> [TO BE DONE]
Render every line of the records below as a JSON list of strings, one string per line, skipping blank lines and leaving out the pictures.
+-------+
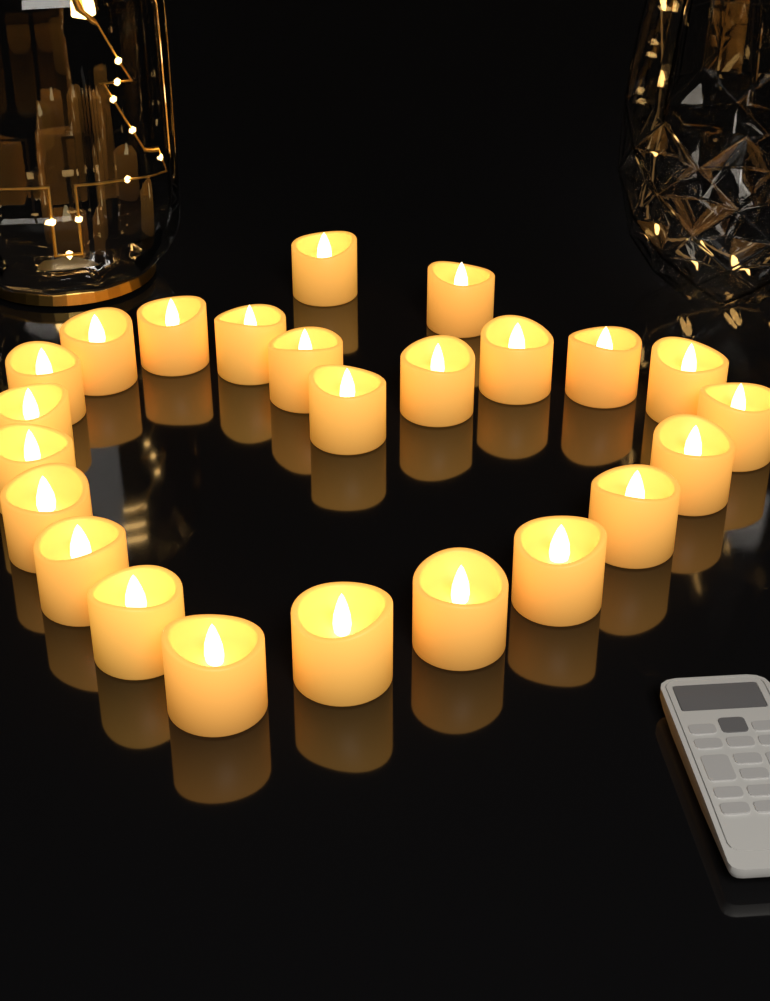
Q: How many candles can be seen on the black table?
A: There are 24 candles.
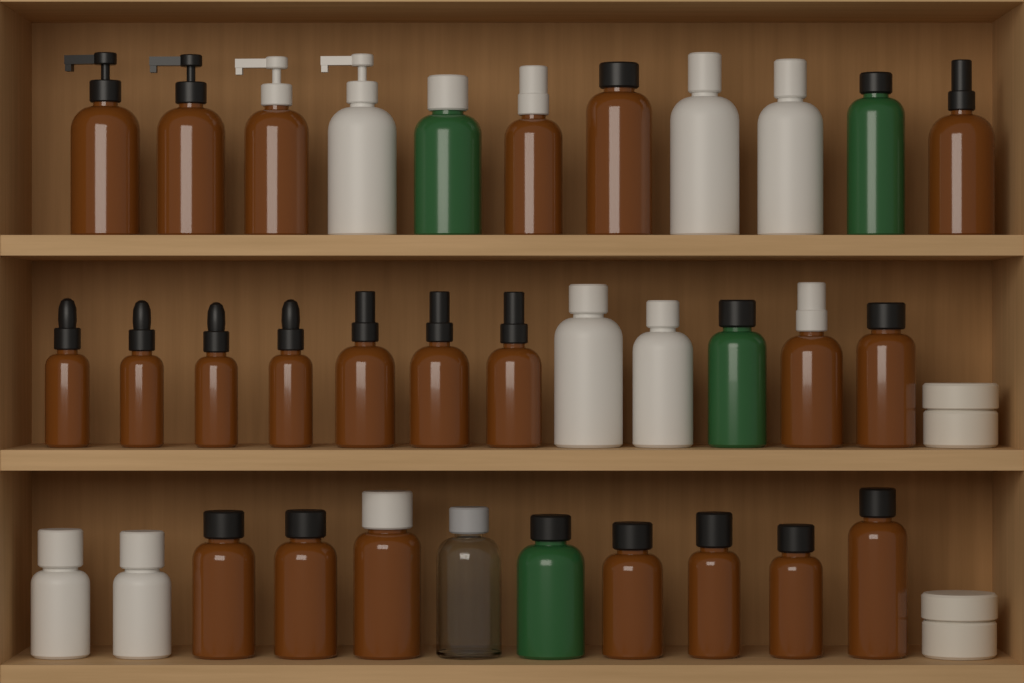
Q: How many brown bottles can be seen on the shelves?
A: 22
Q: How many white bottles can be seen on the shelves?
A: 7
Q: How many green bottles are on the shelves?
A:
+-------+
> [RESPONSE TO THE EXERCISE]
[
  "Q: How many candles can be seen on the black table?",
  "A: There are 24 candles.",
  "Q: How many brown bottles can be seen on the shelves?",
  "A: 22",
  "Q: How many white bottles can be seen on the shelves?",
  "A: 7",
  "Q: How many green bottles are on the shelves?",
  "A:"
]